Every step of every process must be engineered to make fraud substantially impossible. It must be extremely difficult and highly unlikely that election results could be nefariously controlled or influenced by any special interest group. If fraudulent manipulation should nevertheless somehow occur, its detection and correction must be virtually certain. Furthermore, the evidence required for successful prosecution of the perpetrators should be available.
Every operation (other than a voter’s handling of his or her own ballot) that could affect an election’s outcome must be supervised by trained election officials and must be closely observable by observers from opposing factions; preferably, also the public. It should be obvious that there must be no exceptions to this as even one exception is enough to engender doubt and destroy trust. Some of the operations that must be so controlled are:
- Identification of voters and verification of their eligibility to vote
- Guaranteeing that the voter who checked in is the person who completes a ballot
- Any handling of ballots, including counting and verification
- Any transport or storage of ballots between operations
- Any handling, transport or storage of ballot tally information prior to its publication
Achieving and maintaining the required level of supervision, control and transparency is difficult. The difficulty increases rapidly as the time period over which controls must be maintained is made longer. The difficulty also increases rapidly as the spatial area, the number of people or the complexity of the operations is made larger. It follows that all such critical operations should be carried out in a small area, with the fewest people and over the shortest possible time period.
This requirement, as is true for some of the others, is best met by having a manageable number of voters (say, 500 to 2,000) vote in each properly staffed and managed polling place. The physical setup is prescribed, and carefully thought-through procedures are followed as established by law. A Judge of Elections is in charge. Poll workers assist. Watchers from opposing factions can watch. Polling place personnel are trained on the procedures.
Video surveillance of polling places is a good idea; a copy would be sealed and preserved with the ballots. Obviously, it must not be possible to read the choices on any ballot, but observing the movement, flow and activities of people could be quite helpful evidence in the event of audit discrepancies or suspected fraud.
Although it should be unnecessary to say, it must be officially stated that mail-in voting cannot meet this requirement. Mail-in ballots float around the countryside for at least days, more likely weeks. They are handled by an unknown and unknowable number of unknown people. When returned, they are handled by more people who validate and count them. The opportunities for serious problems are too numerous to discuss. Some of ways to manipulate elections that are possible when perpetrators have plenty of time and no one is looking are very hard to detect and harder still to prosecute.
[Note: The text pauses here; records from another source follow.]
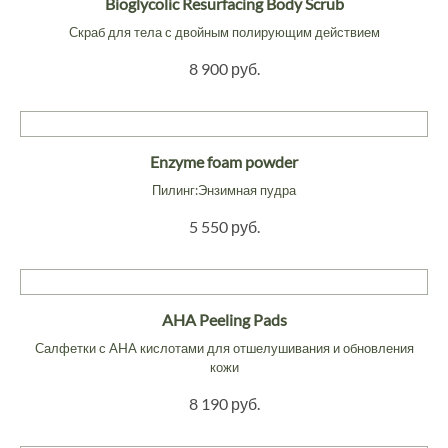
Bioglycolic Resurfacing Body Scrub
Скраб для тела с двойным полирующим действием
8 900 руб.
Enzyme foam powder
Пилинг:Энзимная пудра
5 550 руб.
AHA Peeling Pads
Салфетки с AHA кислотами для отшелушивания и обновления
кожи
8 190 руб.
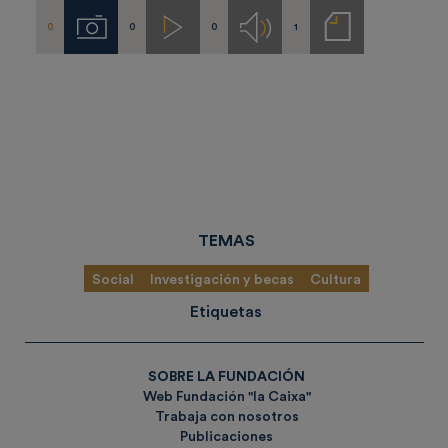
0
0
0
1
Imágenes
Videos
Audios
Notas
de
prensa
TEMAS
Social
Investigación y becas
Cultura
Etiquetas
SOBRE LA FUNDACIÓN
Web Fundación "la Caixa"
Trabaja con nosotros
Publicaciones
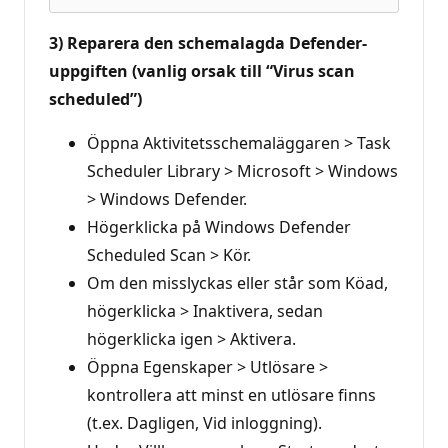
3) Reparera den schemalagda Defender-
uppgiften (vanlig orsak till “Virus scan
scheduled”)
Öppna Aktivitetsschemaläggaren > Task
Scheduler Library > Microsoft > Windows
> Windows Defender.
Högerklicka på Windows Defender
Scheduled Scan > Kör.
Om den misslyckas eller står som Köad,
högerklicka > Inaktivera, sedan
högerklicka igen > Aktivera.
Öppna Egenskaper > Utlösare >
kontrollera att minst en utlösare finns
(t.ex. Dagligen, Vid inloggning).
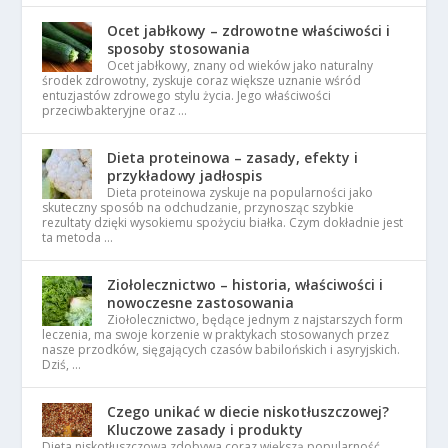
Ocet jabłkowy – zdrowotne właściwości i
sposoby stosowania
Ocet jabłkowy, znany od wieków jako naturalny
środek zdrowotny, zyskuje coraz większe uznanie wśród
entuzjastów zdrowego stylu życia. Jego właściwości
przeciwbakteryjne oraz …
Dieta proteinowa – zasady, efekty i
przykładowy jadłospis
Dieta proteinowa zyskuje na popularności jako
skuteczny sposób na odchudzanie, przynosząc szybkie
rezultaty dzięki wysokiemu spożyciu białka. Czym dokładnie jest
ta metoda …
Ziołolecznictwo – historia, właściwości i
nowoczesne zastosowania
Ziołolecznictwo, będące jednym z najstarszych form
leczenia, ma swoje korzenie w praktykach stosowanych przez
nasze przodków, sięgających czasów babilońskich i asyryjskich.
Dziś, …
Czego unikać w diecie niskotłuszczowej?
Kluczowe zasady i produkty
Dieta niskotłuszczowa zdobywa coraz większą popularność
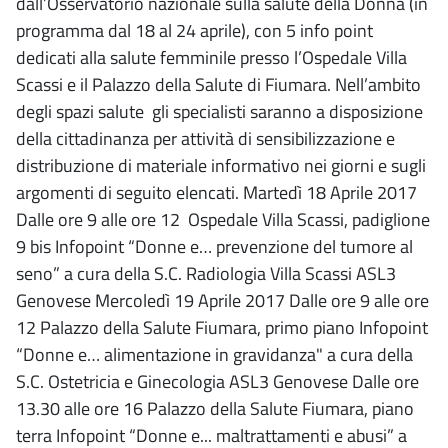
dall’Osservatorio nazionale sulla salute della Donna (in
programma dal 18 al 24 aprile), con 5 info point
dedicati alla salute femminile presso l’Ospedale Villa
Scassi e il Palazzo della Salute di Fiumara. Nell’ambito
degli spazi salute gli specialisti saranno a disposizione
della cittadinanza per attività di sensibilizzazione e
distribuzione di materiale informativo nei giorni e sugli
argomenti di seguito elencati. Martedì 18 Aprile 2017
Dalle ore 9 alle ore 12 Ospedale Villa Scassi, padiglione
9 bis Infopoint “Donne e… prevenzione del tumore al
seno” a cura della S.C. Radiologia Villa Scassi ASL3
Genovese Mercoledì 19 Aprile 2017 Dalle ore 9 alle ore
12 Palazzo della Salute Fiumara, primo piano Infopoint
“Donne e… alimentazione in gravidanza" a cura della
S.C. Ostetricia e Ginecologia ASL3 Genovese Dalle ore
13.30 alle ore 16 Palazzo della Salute Fiumara, piano
terra Infopoint “Donne e... maltrattamenti e abusi” a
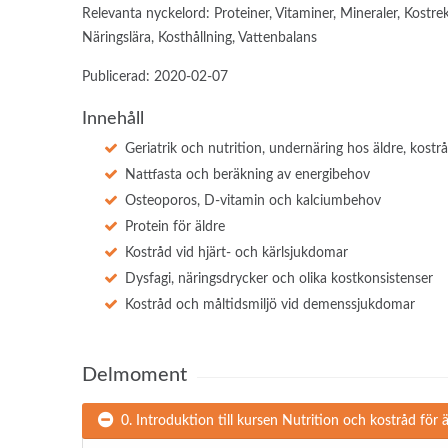
Relevanta nyckelord:
Proteiner, Vitaminer, Mineraler, Kost
Näringslära, Kosthållning, Vattenbalans
Publicerad: 2020-02-07
Innehåll
Geriatrik och nutrition, undernäring hos äldre, kostrå
Nattfasta och beräkning av energibehov
Osteoporos, D-vitamin och kalciumbehov
Protein för äldre
Kostråd vid hjärt- och kärlsjukdomar
Dysfagi, näringsdrycker och olika kostkonsistenser
Kostråd och måltidsmiljö vid demenssjukdomar
Delmoment
0. Introduktion till kursen Nutrition och kostråd för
Transparency, supervision and control difficulties explode exponentially with mail-in and also with large mail-in ballot counting operations, especially ones spanning multiple days and requiring safe overnight storage and lots of handling of ballots. Even if, miraculously, no fraud occurred, fraud would often be suspected and there is no conclusive way to prove that it didn’t happen. Citizens could not implicitly trust their elections, which would be endlessly disruptive, just as it now is.